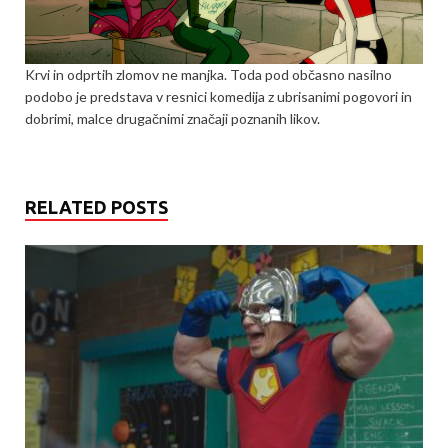
Krvi in odprtih zlomov ne manjka. Toda pod občasno nasilno
podobo je predstava v resnici komedija z ubrisanimi pogovori in
dobrimi, malce drugačnimi značaji poznanih likov.
RELATED POSTS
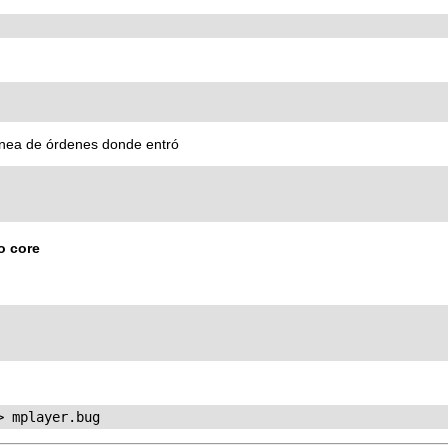
línea de órdenes donde entró
o core
> mplayer.bug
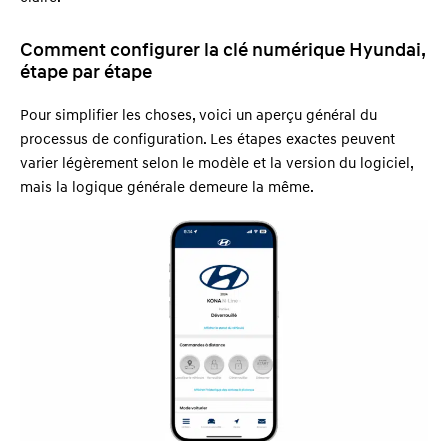
Comment configurer la clé numérique Hyundai,
étape par étape
Pour simplifier les choses, voici un aperçu général du
processus de configuration. Les étapes exactes peuvent
varier légèrement selon le modèle et la version du logiciel,
mais la logique générale demeure la même.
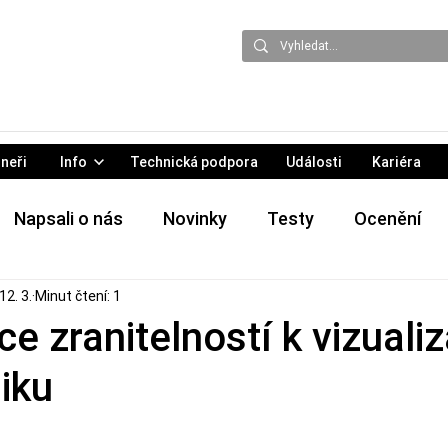
neři
Info
Technická podpora
Události
Kariéra
Napsali o nás
Novinky
Testy
Ocenění
12. 3.
Minut čtení: 1
 & Eventy
Hrozby
Tiskové zprávy
e zranitelností k vizualiz
iku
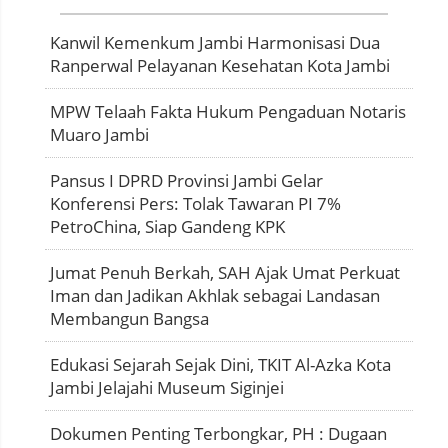
Kanwil Kemenkum Jambi Harmonisasi Dua
Ranperwal Pelayanan Kesehatan Kota Jambi
MPW Telaah Fakta Hukum Pengaduan Notaris
Muaro Jambi
Pansus I DPRD Provinsi Jambi Gelar
Konferensi Pers: Tolak Tawaran PI 7%
PetroChina, Siap Gandeng KPK
Jumat Penuh Berkah, SAH Ajak Umat Perkuat
Iman dan Jadikan Akhlak sebagai Landasan
Membangun Bangsa
Edukasi Sejarah Sejak Dini, TKIT Al-Azka Kota
Jambi Jelajahi Museum Siginjei
Dokumen Penting Terbongkar, PH : Dugaan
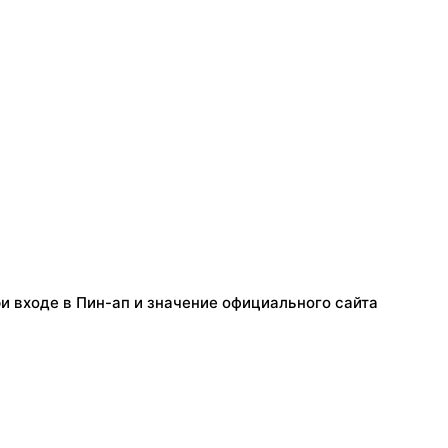
и входе в Пин-ап и значение официального сайта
········
Aim of the exercise |
Reproduce every line of text in the material above, in the same order and wording, and leave the pictures out.

Exercise response |
Krvi in odprtih zlomov ne manjka. Toda pod občasno nasilno
podobo je predstava v resnici komedija z ubrisanimi pogovori in
dobrimi, malce drugačnimi značaji poznanih likov.
RELATED POSTS
línea de órdenes donde entró
o core
> mplayer.bug
Comment configurer la clé numérique Hyundai,
étape par étape
Pour simplifier les choses, voici un aperçu général du
processus de configuration. Les étapes exactes peuvent
varier légèrement selon le modèle et la version du logiciel,
mais la logique générale demeure la même.
neři
Info
Technická podpora
Události
Kariéra
Napsali o nás
Novinky
Testy
Ocenění
12. 3.
Minut čtení: 1
 & Eventy
Hrozby
Tiskové zprávy
e zranitelností k vizualiz
iku
Kanwil Kemenkum Jambi Harmonisasi Dua
Ranperwal Pelayanan Kesehatan Kota Jambi
MPW Telaah Fakta Hukum Pengaduan Notaris
Muaro Jambi
Pansus I DPRD Provinsi Jambi Gelar
Konferensi Pers: Tolak Tawaran PI 7%
PetroChina, Siap Gandeng KPK
Jumat Penuh Berkah, SAH Ajak Umat Perkuat
Iman dan Jadikan Akhlak sebagai Landasan
Membangun Bangsa
Edukasi Sejarah Sejak Dini, TKIT Al-Azka Kota
Jambi Jelajahi Museum Siginjei
Dokumen Penting Terbongkar, PH : Dugaan
и входе в Пин-ап и значение официального сайта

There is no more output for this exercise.